From Kirkus Reviews:
The usual gang of dreamers, misfits, and oversexed cowgirls come together by chance in a Nevada roadhouse and set off on a pilgrimage that, as a first novel, has all of Chaucer's verve but very little of his coherence. Everything starts in Eureka, where Cookie the fry-cook decides to shake off her husband and their domestic life to head for California. Meantime, Chiara--a New York mathematician similarly on the run from an ancient daily routine--drives into town with her daughter Izzy. Cookie and Chiara meet at the Owl Club bar, where they are joined by Renato the painter, Juha the carpenter, Ananda the lawyer, Muscovado the reporter, and the ranchers Hansel and Gertie. First, the group retires to Hansel and Gertie's ranch, where they give themselves over to an endless symposium of food, sex, and storytelling. Then they decide to hit the road, and Juha constructs an enormous house on the back of a flatbed truck to carry them all west together. The outlines of the tale are pretty clear from the start, and the evil shadow cast across it by two demented adolescents named Tabby and Grimes comes as no surprise. The two believe that deceit has overtaken the world and feel chosen to oppose it. Their quest puts them in flight, too, and although we are meant from the beginning to see them as bad news, they manage to come across as more amusing (and far more sympathetic) than their rival pilgrims.
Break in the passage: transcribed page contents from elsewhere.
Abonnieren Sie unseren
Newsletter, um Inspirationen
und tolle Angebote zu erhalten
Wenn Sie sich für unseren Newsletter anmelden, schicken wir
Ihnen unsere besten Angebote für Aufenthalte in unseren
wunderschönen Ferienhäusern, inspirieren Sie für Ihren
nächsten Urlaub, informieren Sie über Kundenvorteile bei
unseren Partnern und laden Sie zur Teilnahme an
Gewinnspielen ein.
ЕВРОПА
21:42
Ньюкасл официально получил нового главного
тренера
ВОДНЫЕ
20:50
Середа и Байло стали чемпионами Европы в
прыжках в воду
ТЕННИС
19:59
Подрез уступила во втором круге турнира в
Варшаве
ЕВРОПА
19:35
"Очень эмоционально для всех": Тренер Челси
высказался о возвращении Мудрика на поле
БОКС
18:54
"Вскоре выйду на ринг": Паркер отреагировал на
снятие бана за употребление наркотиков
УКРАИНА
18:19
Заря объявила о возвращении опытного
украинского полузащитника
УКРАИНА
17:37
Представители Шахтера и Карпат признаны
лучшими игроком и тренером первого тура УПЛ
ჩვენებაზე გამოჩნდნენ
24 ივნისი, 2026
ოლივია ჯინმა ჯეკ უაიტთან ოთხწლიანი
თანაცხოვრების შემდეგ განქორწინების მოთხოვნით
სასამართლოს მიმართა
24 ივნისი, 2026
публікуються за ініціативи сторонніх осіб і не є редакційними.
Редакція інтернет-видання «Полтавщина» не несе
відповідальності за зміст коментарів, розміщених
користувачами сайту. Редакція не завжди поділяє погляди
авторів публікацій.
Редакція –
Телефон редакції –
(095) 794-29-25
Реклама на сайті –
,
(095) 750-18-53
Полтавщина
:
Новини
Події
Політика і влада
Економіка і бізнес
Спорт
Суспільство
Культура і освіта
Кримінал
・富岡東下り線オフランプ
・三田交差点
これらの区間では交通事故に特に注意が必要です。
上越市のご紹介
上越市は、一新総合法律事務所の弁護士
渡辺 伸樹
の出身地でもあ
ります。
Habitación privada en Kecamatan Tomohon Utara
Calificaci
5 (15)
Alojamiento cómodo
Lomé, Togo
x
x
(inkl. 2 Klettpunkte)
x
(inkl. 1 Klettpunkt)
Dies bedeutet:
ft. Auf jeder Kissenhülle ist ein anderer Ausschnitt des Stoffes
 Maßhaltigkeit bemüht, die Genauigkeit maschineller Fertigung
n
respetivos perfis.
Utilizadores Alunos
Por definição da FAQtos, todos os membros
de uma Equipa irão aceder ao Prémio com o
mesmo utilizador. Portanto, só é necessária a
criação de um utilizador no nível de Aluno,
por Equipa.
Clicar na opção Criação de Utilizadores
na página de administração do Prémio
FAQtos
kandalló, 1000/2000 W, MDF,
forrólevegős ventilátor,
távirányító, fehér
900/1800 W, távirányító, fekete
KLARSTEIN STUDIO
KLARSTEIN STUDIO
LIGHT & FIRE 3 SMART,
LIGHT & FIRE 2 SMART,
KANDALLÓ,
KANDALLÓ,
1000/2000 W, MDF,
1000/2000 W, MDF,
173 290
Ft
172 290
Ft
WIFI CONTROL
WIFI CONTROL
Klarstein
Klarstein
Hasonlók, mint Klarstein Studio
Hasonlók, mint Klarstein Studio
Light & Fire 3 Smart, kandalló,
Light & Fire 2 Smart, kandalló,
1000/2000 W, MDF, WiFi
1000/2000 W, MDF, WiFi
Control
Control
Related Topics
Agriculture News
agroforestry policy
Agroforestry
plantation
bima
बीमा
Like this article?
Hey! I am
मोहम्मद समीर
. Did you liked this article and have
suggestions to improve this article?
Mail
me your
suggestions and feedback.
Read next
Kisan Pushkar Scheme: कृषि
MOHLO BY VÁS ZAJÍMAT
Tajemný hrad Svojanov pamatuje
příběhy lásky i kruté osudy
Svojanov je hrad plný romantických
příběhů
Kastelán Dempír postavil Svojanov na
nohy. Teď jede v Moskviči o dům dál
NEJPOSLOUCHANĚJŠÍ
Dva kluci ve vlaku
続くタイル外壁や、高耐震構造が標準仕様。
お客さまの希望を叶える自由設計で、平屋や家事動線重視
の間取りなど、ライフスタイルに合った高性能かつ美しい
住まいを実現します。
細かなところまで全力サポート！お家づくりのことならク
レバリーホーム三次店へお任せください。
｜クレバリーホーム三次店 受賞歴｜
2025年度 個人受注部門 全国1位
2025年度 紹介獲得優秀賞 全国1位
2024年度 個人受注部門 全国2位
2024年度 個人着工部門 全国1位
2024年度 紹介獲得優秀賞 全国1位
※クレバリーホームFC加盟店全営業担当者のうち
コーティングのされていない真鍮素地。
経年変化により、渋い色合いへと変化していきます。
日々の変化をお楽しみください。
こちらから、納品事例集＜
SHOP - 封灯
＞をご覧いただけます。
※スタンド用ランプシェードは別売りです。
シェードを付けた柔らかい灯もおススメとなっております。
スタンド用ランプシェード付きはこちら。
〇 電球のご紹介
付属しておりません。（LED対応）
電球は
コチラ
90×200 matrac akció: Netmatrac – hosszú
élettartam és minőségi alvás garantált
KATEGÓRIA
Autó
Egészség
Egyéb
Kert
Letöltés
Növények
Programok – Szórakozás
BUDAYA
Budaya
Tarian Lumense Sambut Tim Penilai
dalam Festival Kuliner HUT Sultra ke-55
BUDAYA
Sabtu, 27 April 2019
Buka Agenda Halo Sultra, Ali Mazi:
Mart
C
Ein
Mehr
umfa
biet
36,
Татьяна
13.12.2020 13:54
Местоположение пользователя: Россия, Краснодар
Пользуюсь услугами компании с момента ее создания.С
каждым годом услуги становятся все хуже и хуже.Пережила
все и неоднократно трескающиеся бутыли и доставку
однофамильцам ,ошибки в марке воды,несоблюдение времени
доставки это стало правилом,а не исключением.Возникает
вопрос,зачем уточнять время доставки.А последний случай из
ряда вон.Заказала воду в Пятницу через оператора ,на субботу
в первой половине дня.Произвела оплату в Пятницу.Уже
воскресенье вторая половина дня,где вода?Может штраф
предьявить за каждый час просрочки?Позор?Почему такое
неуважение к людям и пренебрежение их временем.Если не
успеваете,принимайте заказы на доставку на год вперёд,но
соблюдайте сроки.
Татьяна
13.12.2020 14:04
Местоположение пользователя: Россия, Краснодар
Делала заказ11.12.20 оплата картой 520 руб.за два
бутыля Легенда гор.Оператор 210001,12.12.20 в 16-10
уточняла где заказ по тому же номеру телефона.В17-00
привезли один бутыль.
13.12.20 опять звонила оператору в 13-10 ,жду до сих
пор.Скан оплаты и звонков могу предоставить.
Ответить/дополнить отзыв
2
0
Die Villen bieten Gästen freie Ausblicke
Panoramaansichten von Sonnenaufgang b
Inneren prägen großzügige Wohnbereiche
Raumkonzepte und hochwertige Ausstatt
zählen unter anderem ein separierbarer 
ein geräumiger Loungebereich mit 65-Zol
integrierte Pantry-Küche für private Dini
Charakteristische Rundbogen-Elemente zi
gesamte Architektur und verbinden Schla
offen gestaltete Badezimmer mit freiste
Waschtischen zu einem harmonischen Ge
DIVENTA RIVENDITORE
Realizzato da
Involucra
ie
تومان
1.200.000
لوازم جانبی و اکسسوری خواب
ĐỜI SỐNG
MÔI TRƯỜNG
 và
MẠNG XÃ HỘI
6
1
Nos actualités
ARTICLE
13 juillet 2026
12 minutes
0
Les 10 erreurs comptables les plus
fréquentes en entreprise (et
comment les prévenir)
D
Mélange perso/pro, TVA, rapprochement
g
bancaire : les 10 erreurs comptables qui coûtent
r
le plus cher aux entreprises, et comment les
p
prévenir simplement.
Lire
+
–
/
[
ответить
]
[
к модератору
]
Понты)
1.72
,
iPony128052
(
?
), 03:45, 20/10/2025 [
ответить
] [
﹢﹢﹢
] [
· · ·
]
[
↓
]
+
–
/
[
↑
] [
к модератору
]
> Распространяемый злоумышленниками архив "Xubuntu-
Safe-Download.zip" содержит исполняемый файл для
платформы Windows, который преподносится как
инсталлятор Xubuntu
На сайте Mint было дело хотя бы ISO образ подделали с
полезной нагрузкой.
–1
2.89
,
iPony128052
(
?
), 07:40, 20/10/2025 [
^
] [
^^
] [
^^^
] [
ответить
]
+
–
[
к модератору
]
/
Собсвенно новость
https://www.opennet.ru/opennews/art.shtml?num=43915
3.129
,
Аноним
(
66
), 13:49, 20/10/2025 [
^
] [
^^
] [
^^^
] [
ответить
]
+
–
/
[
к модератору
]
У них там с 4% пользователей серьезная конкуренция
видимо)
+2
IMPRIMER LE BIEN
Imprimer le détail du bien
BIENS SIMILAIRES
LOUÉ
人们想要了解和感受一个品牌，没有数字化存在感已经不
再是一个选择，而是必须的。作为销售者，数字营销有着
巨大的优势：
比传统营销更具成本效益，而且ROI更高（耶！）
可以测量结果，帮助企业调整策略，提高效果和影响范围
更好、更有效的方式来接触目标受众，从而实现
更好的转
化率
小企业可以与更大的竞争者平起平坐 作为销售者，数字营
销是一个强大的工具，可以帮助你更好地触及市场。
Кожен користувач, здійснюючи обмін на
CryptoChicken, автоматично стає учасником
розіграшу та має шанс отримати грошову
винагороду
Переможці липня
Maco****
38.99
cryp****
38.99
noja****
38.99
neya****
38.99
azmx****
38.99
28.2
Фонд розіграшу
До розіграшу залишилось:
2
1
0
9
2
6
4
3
The real irony is that the tragedy they bring on at the end seems to come from another story, and it's a poor fit within the tone of this one. Windy and pompous, but fun. The endless Tom Robbins-like rhetoric and the allegorical flatness of the characters quickly becomes a nuisance, but first-time author Nightingale manages to keep the ball rolling and can turn down the volume when he wants to. Underripe, then, but promising. -- Copyright ©1996, Kirkus Associates, LP. All rights reserved.
From Publishers Weekly:
In the manner of a contemporary Canterbury Tales, this sensuous, hyperkinetic first novel takes a charismatic group of wanderers across the American West. Who are these pilgrims? Cookie, a hash-slinger and cowgirl, who's left her husband; Juha, a contractor "so burly that giant sequoias wanted mistakenly to pollinate him"; a voluptuous polymath professor and her equally enticing 16-year-old daughter; an erotically gifted Jamaican journalist with "soft heat in his hands and salt waves in his step"; a high-powered lawyer named Ananda; and lovestruck painter Renato. Gathered by chance at a dusty bar in the Great Basin region of Nevada, they throw in together on the spur of the moment, out of a fundamental spiritual lust, and decide to search for California's Lost Coast. What they find is stories. Some are told by bartenders, others by shamans or animals-fantastical tales about adolescent girls who turn out to be angels, about fishermen pulling up islands from the bottom of the sea and coyotes who visit the house of the wind. However, once the pilgrims settle down in a town somewhat shy of their original destination, the story loses zip as the players decide to open the "Improvisational Hurricane Theater Troupe" and tell stories of their own. Danger encroaches on this odd road carnival, but even the dark moments have light shadings, precisely because Nightingale takes happy liberties with distinctions between the real and the unreal, charmingly obscuring the difference between telling stories and living in them.